Through Ills, Misery and Afflictions
“Tell me, what makes him him?”
All they ever asked revolves around the gift he owns, the lack of deviances he has — but did they ever ask what it was like to be with him through the depths of despair and gloom?
Along the road of hopelessness and distraught, did they ever wonder what it was like? Did they ever ponder: “Was it always determination and confidence that he owns, until optimism is all that is left?”
I ask myself the same thing too. What makes him him?
Does it ever cross your mind? How the emotions creep within — conveyed unconsciously from him to me; bodies to bodies, mind to mind.
I tried to look for answers I couldn’t find before. It took me some time to realize that having a conversation with him was like gazing at myself through a mirror; as if I was playing chess against myself.
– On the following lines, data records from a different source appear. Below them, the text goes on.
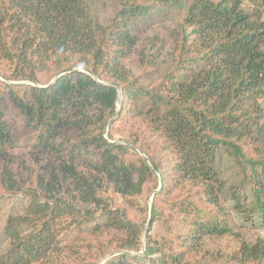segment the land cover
<instances>
[{
  "label": "trees",
  "instance_id": "1",
  "mask_svg": "<svg viewBox=\"0 0 264 264\" xmlns=\"http://www.w3.org/2000/svg\"><path fill=\"white\" fill-rule=\"evenodd\" d=\"M114 1L105 26L87 0H0V199L29 198L25 213L7 219L10 241L0 264H99L113 252L104 264H264L262 239L226 255L206 244L231 233L221 201L227 188L217 166L221 148L234 154L250 187L249 216L258 211L264 225V0L255 13L241 0H193L156 87L139 82L123 60L137 53L141 66L152 68L165 40H140L131 23L189 0ZM69 68L45 86L6 81L38 82L41 73ZM184 70L188 81L179 75ZM118 86L117 120L126 130L120 139L111 134L114 122L104 134L118 110ZM141 119L149 131L137 125ZM139 149L161 178L143 251L144 222L134 211L155 173ZM160 195L169 201L158 210ZM232 200L240 208L237 195ZM157 219L167 230L159 240L150 234ZM74 224L96 232L99 242L84 259L62 260L59 235L76 230Z\"/></svg>",
  "mask_w": 264,
  "mask_h": 264
},
{
  "label": "rangeland",
  "instance_id": "2",
  "mask_svg": "<svg viewBox=\"0 0 264 264\" xmlns=\"http://www.w3.org/2000/svg\"><path fill=\"white\" fill-rule=\"evenodd\" d=\"M91 5L94 6L95 10L99 14V18L101 23L105 26L110 25L112 17L117 9L116 2L114 0H87ZM193 0H189L188 3L181 8L178 7H162L157 8L151 11L147 16L135 18L131 23V30L133 34L140 40H144L149 36H162L165 40V48L163 50V54L160 55L158 58L159 62L156 66H152V68L144 69L140 61L138 59L137 53H133L129 57H126L123 62L124 65L132 72V75L136 77L139 82L145 83L149 87H156L158 84L162 83L165 79V71L171 66L173 61L172 53L175 48V39L174 36L180 29V23L184 17L188 14V8L190 3ZM243 3V8L248 11L255 13L257 8L262 9L263 4L261 0H241ZM0 68L5 69V63H1L0 61ZM72 69V68H69ZM74 70V69H72ZM84 70V69H83ZM65 71V70H64ZM61 71L60 73H63ZM58 73V74H60ZM66 73V72H65ZM57 74V75H58ZM54 73L46 74L41 73L38 76V82H30V81H10L6 80L10 83H19L20 85L23 84H34L39 86H45L46 84H50L51 81L57 76ZM182 76L181 80L188 81L190 78V73L184 70L179 74ZM4 77L0 76V81H4ZM5 81V82H6ZM143 104L149 103L147 98L142 99ZM264 108V102L261 105ZM10 114L15 122L20 120L18 110L13 107L9 106ZM119 108V104H118ZM122 108V107H121ZM121 113V112H120ZM126 114H124V117ZM114 117V116H113ZM112 117V118H113ZM111 118V119H112ZM112 122L111 134L114 138L120 139L123 137L120 134V131H126L123 124L125 123L121 118L117 120L114 119ZM111 122V123H112ZM110 123V124H111ZM141 125V129L147 128L149 131L148 125L141 119V121H137V125ZM109 129V127H108ZM17 135L21 134L20 127L17 128L16 132ZM108 134V132H107ZM107 134L105 135L107 137ZM235 153L237 150V146L233 144L229 147ZM251 148L250 145L245 144L243 150L247 152ZM139 154L143 156L145 159L149 158V156L143 153L139 149ZM157 160H159L160 155L158 153L153 154ZM237 162L234 159V154L227 150V148H221L217 156V166L220 168L222 177L227 183V188L224 190V193L221 195V201L224 205L226 212L228 213V218L231 219L230 221V234H227L221 238L210 239L206 242L207 248L209 251H212L217 254H231L235 252L240 247L242 242L250 243L251 245L258 241V239L264 240V225L261 221L260 213L256 211L253 213L252 217L249 216L251 213V205L253 203V196L251 195L250 187L247 184V181L243 178L242 173L240 172V168L236 165ZM154 171V170H153ZM155 176H151L148 179L147 185L145 187V191L141 196V208L140 210L134 211L136 216H141L142 221L144 222V229L142 233V251L146 247V237H144V232L147 235L148 229L150 227L151 222V206L153 202V198L155 194L160 190L161 186V178L160 175L154 171ZM233 195H237L238 199L240 200V208L235 207V203L232 200ZM118 201L122 203L121 197H118ZM169 198L165 195H160L156 201V206L158 210L163 209L164 207H168ZM29 198L26 194L17 195L13 193L12 195H6L1 197L0 199V254H2L8 246L9 238L5 234V228L7 224V219L10 215H16L26 212V208L28 206ZM124 205L125 202L123 203ZM244 210V211H243ZM74 228L77 227L76 230H66L59 235V245L60 251L62 253L60 256L62 260L64 257L66 258H77V259H84L87 256V251L89 250L90 246L95 244V233L91 232L89 228L84 226L83 231L74 224ZM72 228V229H74ZM147 229V230H146ZM146 230V231H145ZM86 232H88L87 235ZM85 233V234H84ZM151 237L155 240L162 239L163 237L167 236V230L163 223V220L157 219L152 225V231L150 232ZM81 235V236H80ZM94 250L90 248L89 253H93ZM117 253V252H113ZM120 253V252H118ZM110 254V253H109ZM109 254L105 255L103 258L99 260V264H104L109 258L107 257ZM226 264H241L238 261L231 260Z\"/></svg>",
  "mask_w": 264,
  "mask_h": 264
},
{
  "label": "water",
  "instance_id": "3",
  "mask_svg": "<svg viewBox=\"0 0 264 264\" xmlns=\"http://www.w3.org/2000/svg\"><path fill=\"white\" fill-rule=\"evenodd\" d=\"M72 69H66L63 73H60V74H58L52 81H51V83L50 84H52V83H54L62 74H64L65 72H68V71H71ZM117 89H118V101H117V103L119 104V108H118V110H117V112H116V114H115V116L112 118V119H110L109 121H108V123H107V125H106V127H105V130H104V134L106 135L107 134V132H108V127H109V124L114 120V119H116L118 116H119V114H120V112H121V107H122V94H121V90H120V87L118 86L117 87ZM113 142H118V141H113ZM135 148V147H134ZM147 159V161L149 162V164L151 165V167L153 168V170L154 171H156L157 172V169H156V167L153 165V163L151 162V160L150 159H148V158H146ZM147 230V229H146ZM145 230V231H146ZM144 237H146V233L144 232ZM116 253H111V254H109L107 257H105V258H108V257H111V256H113V255H115Z\"/></svg>",
  "mask_w": 264,
  "mask_h": 264
}]
</instances>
A replica I never thought I had — a doppelgänger not-so-alike. Behaviors quite vicious and spontaneous, sometimes. Simply said, I could’ve asked myself. Am I wrong?
Survived through all the ills — both mental and physical, the dreary misery, and afflictions a little more than other. He said it was his lover’s doing — all that turns him into who he is now. He once said, “Some call it ‘through thick and thin’, but some does it like a vow without saying.”
“Yeah,” I smiled. “Couldn’t agree more.”
This was never about answering the question they have always queried. The lover was never alone. The lover will always have doubts, but the lover will always try to be in love. The lover learns, and so does the other lover. The lover yearns for affection once in a while, but so does the other lover. The solace doesn’t go one way, it goes both ways. Completing one for another.
Little did we all know, it’s not always the lover’s doing. I used to believe he was born with it; all the talent and all the man he is today. But the longer I know him, the more I apprehended the fact that he grew up nurtured into the individual he is today. He is who he is now owing to his parents — “Tough love,” he said. “Forever grateful for the fuckin’ tough love.” Indeed, he was sincere.
Maybe those who are alike in ways more than one stays together, maybe not. We never know.